Dataset entries:
+ + +

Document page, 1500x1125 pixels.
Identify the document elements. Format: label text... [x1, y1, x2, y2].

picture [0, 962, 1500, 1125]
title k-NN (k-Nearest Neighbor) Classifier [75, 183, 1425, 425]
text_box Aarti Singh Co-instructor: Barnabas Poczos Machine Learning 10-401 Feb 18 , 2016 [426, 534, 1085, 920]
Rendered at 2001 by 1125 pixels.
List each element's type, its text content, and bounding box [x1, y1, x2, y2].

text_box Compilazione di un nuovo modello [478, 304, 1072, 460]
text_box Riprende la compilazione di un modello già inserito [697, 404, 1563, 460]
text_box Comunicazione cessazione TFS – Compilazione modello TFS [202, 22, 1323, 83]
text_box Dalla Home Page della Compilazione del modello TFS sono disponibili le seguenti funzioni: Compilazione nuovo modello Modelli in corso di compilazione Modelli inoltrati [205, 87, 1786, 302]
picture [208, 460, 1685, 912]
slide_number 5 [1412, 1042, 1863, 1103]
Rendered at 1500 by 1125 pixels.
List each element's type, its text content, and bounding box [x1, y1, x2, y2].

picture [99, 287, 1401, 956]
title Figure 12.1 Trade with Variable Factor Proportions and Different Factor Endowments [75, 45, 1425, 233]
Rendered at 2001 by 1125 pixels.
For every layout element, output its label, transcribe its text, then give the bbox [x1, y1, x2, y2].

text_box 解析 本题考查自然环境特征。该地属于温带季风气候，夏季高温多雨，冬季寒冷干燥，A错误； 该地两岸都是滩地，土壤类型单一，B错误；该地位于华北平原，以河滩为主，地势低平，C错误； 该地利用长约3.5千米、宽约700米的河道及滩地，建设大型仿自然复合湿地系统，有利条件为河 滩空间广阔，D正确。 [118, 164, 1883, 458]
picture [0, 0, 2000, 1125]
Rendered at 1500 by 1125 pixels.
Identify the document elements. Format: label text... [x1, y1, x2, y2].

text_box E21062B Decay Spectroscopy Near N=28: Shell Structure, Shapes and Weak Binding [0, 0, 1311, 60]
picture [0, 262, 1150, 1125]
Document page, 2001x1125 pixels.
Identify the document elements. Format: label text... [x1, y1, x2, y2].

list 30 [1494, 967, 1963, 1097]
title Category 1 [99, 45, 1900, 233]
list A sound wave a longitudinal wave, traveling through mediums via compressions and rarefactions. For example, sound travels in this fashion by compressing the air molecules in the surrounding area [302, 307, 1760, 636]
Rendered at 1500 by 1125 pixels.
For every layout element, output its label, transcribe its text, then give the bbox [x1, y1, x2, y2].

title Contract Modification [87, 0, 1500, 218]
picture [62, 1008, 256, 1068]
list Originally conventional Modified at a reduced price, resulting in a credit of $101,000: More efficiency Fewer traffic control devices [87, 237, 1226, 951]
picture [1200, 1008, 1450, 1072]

+ + +

## BRIEF
Print all of the entries exactly, leaving nothing out.

## ANSWER SPACE
Document page, 1500x1125 pixels.
Identify the document elements. Format: label text... [x1, y1, x2, y2].

picture [0, 962, 1500, 1125]
title k-NN (k-Nearest Neighbor) Classifier [75, 183, 1425, 425]
text_box Aarti Singh Co-instructor: Barnabas Poczos Machine Learning 10-401 Feb 18 , 2016 [426, 534, 1085, 920]
Rendered at 2001 by 1125 pixels.
List each element's type, its text content, and bounding box [x1, y1, x2, y2].

text_box Compilazione di un nuovo modello [478, 304, 1072, 460]
text_box Riprende la compilazione di un modello già inserito [697, 404, 1563, 460]
text_box Comunicazione cessazione TFS – Compilazione modello TFS [202, 22, 1323, 83]
text_box Dalla Home Page della Compilazione del modello TFS sono disponibili le seguenti funzioni: Compilazione nuovo modello Modelli in corso di compilazione Modelli inoltrati [205, 87, 1786, 302]
picture [208, 460, 1685, 912]
slide_number 5 [1412, 1042, 1863, 1103]
Rendered at 1500 by 1125 pixels.
List each element's type, its text content, and bounding box [x1, y1, x2, y2].

picture [99, 287, 1401, 956]
title Figure 12.1 Trade with Variable Factor Proportions and Different Factor Endowments [75, 45, 1425, 233]
Rendered at 2001 by 1125 pixels.
For every layout element, output its label, transcribe its text, then give the bbox [x1, y1, x2, y2].

text_box 解析 本题考查自然环境特征。该地属于温带季风气候，夏季高温多雨，冬季寒冷干燥，A错误； 该地两岸都是滩地，土壤类型单一，B错误；该地位于华北平原，以河滩为主，地势低平，C错误； 该地利用长约3.5千米、宽约700米的河道及滩地，建设大型仿自然复合湿地系统，有利条件为河 滩空间广阔，D正确。 [118, 164, 1883, 458]
picture [0, 0, 2000, 1125]
Rendered at 1500 by 1125 pixels.
Identify the document elements. Format: label text... [x1, y1, x2, y2].

text_box E21062B Decay Spectroscopy Near N=28: Shell Structure, Shapes and Weak Binding [0, 0, 1311, 60]
picture [0, 262, 1150, 1125]
Document page, 2001x1125 pixels.
Identify the document elements. Format: label text... [x1, y1, x2, y2].

list 30 [1494, 967, 1963, 1097]
title Category 1 [99, 45, 1900, 233]
list A sound wave a longitudinal wave, traveling through mediums via compressions and rarefactions. For example, sound travels in this fashion by compressing the air molecules in the surrounding area [302, 307, 1760, 636]
Rendered at 1500 by 1125 pixels.
For every layout element, output its label, transcribe its text, then give the bbox [x1, y1, x2, y2].

title Contract Modification [87, 0, 1500, 218]
picture [62, 1008, 256, 1068]
list Originally conventional Modified at a reduced price, resulting in a credit of $101,000: More efficiency Fewer traffic control devices [87, 237, 1226, 951]
picture [1200, 1008, 1450, 1072]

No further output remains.